My daughter has HFA. She is almost 13.

She has suddenly 'found' money over the past few months and immediately wasted it at the shop.

We know she is clearly stealing then lying about it. But how are we supposed to deal with it. She doesn't seem to see it's wrong and would certainly not appreciate others doing the same.

We are so disappointed in her and have to keep counting our money just to make sure she's not taking it.

lougle Sun 02-Mar-14 19:36:33

I take it she has her own money to spend?

sweetteamum Sun 02-Mar-14 19:45:24

Absolutely lougle. She gets pocket money.

Ineedmorepatience Sun 02-Mar-14 20:14:49

Oh no sweet we had that with Dd1, she never could understand what I was so upset about!! She is undx'ed but I believe she has AS and probably ADHD as well.

I had no strategies at all and didnt manage to stop it.

I really hope someone can offer you some advice.

Honking for you !

PolterGoose Sun 02-Mar-14 20:30:46

Message withdrawn at poster's request.

Ineedmorepatience Sun 02-Mar-14 20:38:37

sweet I would seriously try to get professional help with this, it caused so much upset for us and we had no where to turn. Do you have any decent proffs on board??

magso Mon 03-Mar-14 09:29:52

I can only say that DS (now 14 ASD with LD) was doing exactly the same - 'finding' money. Actually he is incredibly good at finding dropped money,(because he is so interested in money) but I am more concerned about 'finding' money in my or others purse or pocket. Eventually he has learnt that this is stealing, but it has taken some time to get him to understand that what is in my purse/bag/ pocket is mine. He has a what is yours is mine but what is mine's my own attitude, especially with family things! Because of his learning disability he is not good at hiding things so it has been easier to see the reasoning behind his stealing. I still have to be very careful. He does not understand about budgeting and making money last. I used to say I did not have enough money to buy him (insert most desirable item on earth at that moment for ds), but later he would sneak into my purse and consider it a lie if he found money in there. He would be angry and take it! Once he took a £20 note to school to the tuckshop - fortunately the teacher in charge of the shop (who knew of our concerns - its a sn school) got the truth out of him and sent the money home again. I have been trying to show him what we need money for - mum's train to work, so I can earn my pay, petrol for the car so Dad can get to work etc.
He likes to treat his classmates from the tuck shop if he 'finds' money - he has trouble with friendships, so it buys him popularity. I think also he sees treats as a reward for being good, so wants treats to feel worthy IYSWIM. All rather sad.
I agree with getting help to get to the bottom of it.
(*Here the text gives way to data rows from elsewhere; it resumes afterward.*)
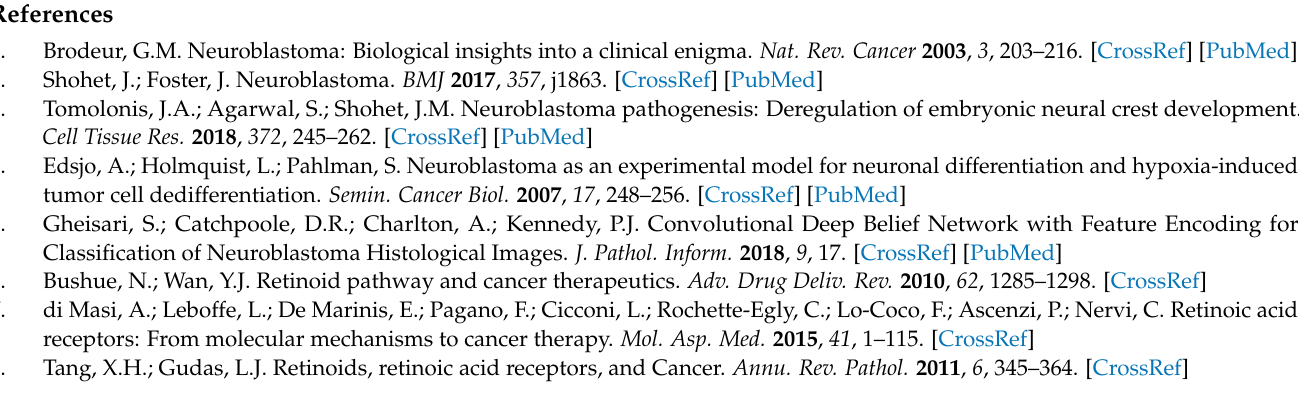
Figure S4: Uncropped western blot of Figure 4A; Figure S5: Uncropped western blot of Figure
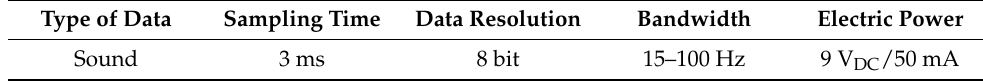
Table 1. Specification of Fetaphon2000 fetal heart monitor. Type of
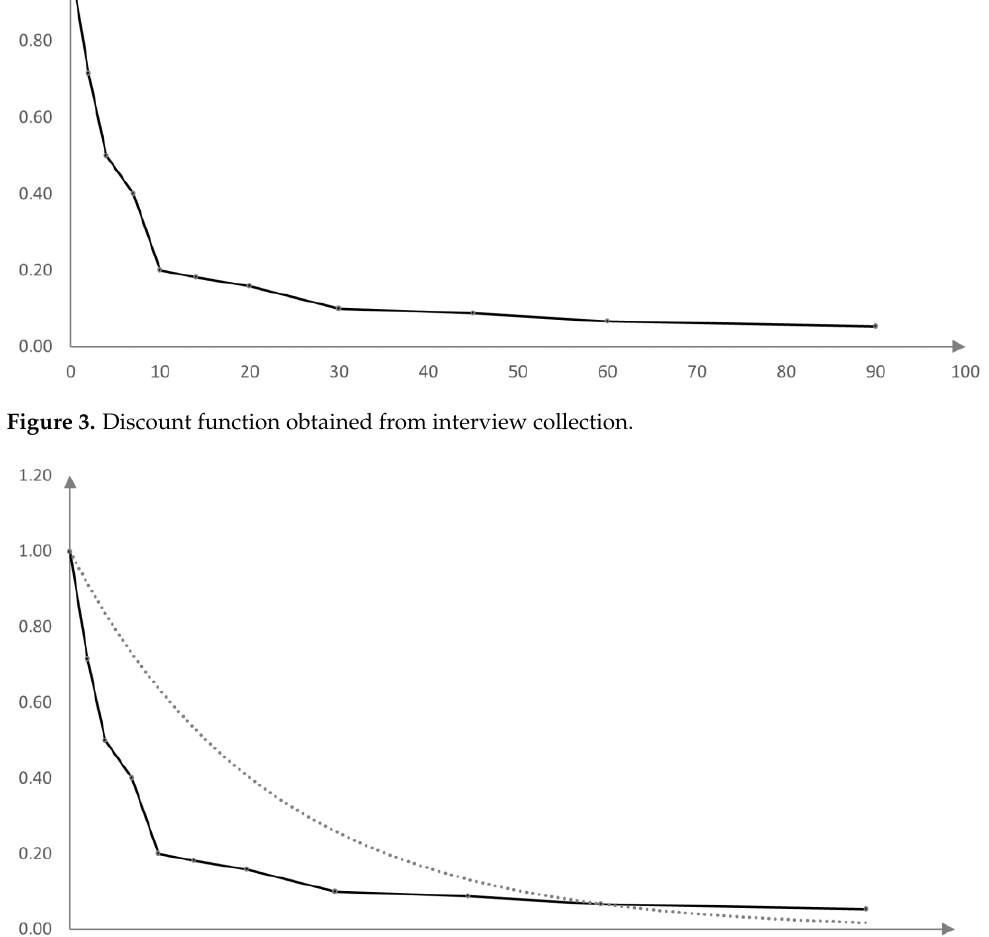
Figure 3. Discount function obtained from interview collection.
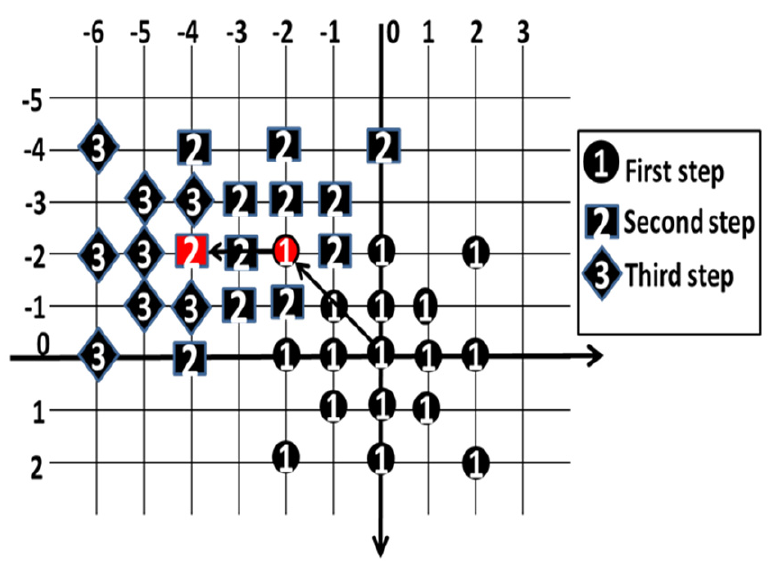
Figure 6 . An illustration of an ADS search algorithm and procedure for searching for the motion vector ( − 4, − 2). Each search point is identi fi ed by a step number and a point with red colour indicates the minimum search point.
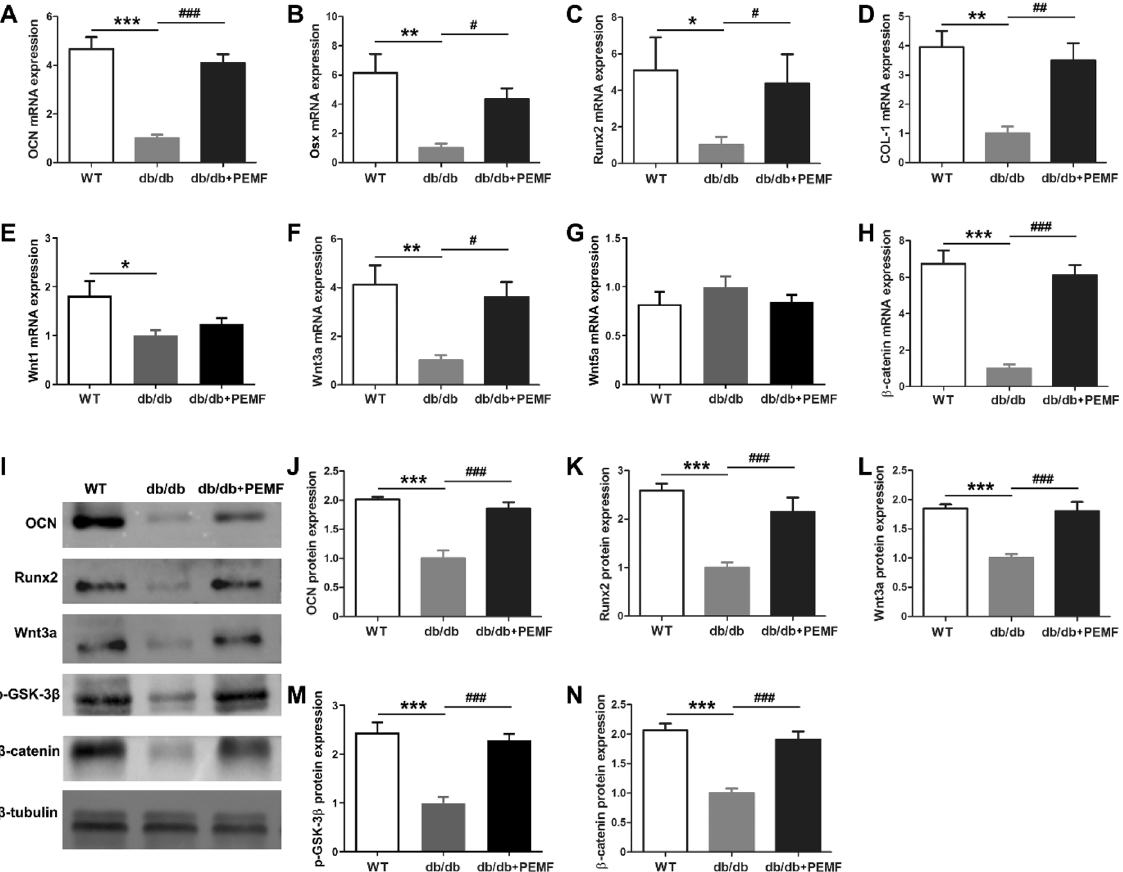
Figure 4. Pulsed electromagnetic fields (PEMF) exposure increases the expression of osteoblastic differentiation markers and stimulates the activation of Wnt3a/β-catenin signaling in primary osteoblasts in vitro isolated from mandibular bone of db/db mice. ( A–D ) Analysis of in vitro osteoblastic differentiation- related gene expression, including osteocalcin (OCN), Runx2, Osx and COL-1. (E–H) Analysis of in vitro gene expression of canonical Wnt1 and Wnt3a ligands, non-canonical Wnt5a ligand, and downstream β-catenin of canonical Wnt signaling in primary osteoblasts. (I–N) In vitro protein expression analysis of OCN, Runx2, Wnt3a, p-GSK-3β and β-catenin in primary osteoblasts based on western blotting assays. Data are represented as mean ± SEM ( n = 7–10/group). * P < 0.05, ** P < 0.01, *** P < 0.001 vs. the WT group; # P < 0.05, ## P < 0.01, ### P < 0.001 vs. the db/db group by one way analysis of variance (ANOVA) followed by Bonferroni’s multiple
sweetteamum Mon 03-Mar-14 16:36:12

She is wasting it at the local shop - and spending it on others too! I see it as her buying some popularity.

We have no experts on board as when she got her diagnosis and statement, she got discharged!

PolterGoose Mon 03-Mar-14 16:41:17

Message withdrawn at poster's request.

sweetteamum Mon 03-Mar-14 18:23:22

Those books look great. Thank you. I'll see if I can order them on kindle.

She knows about her Dx and I talk to her about it. Think she may do well with some work at school. She's at an asd specific, so I could speak with them about that.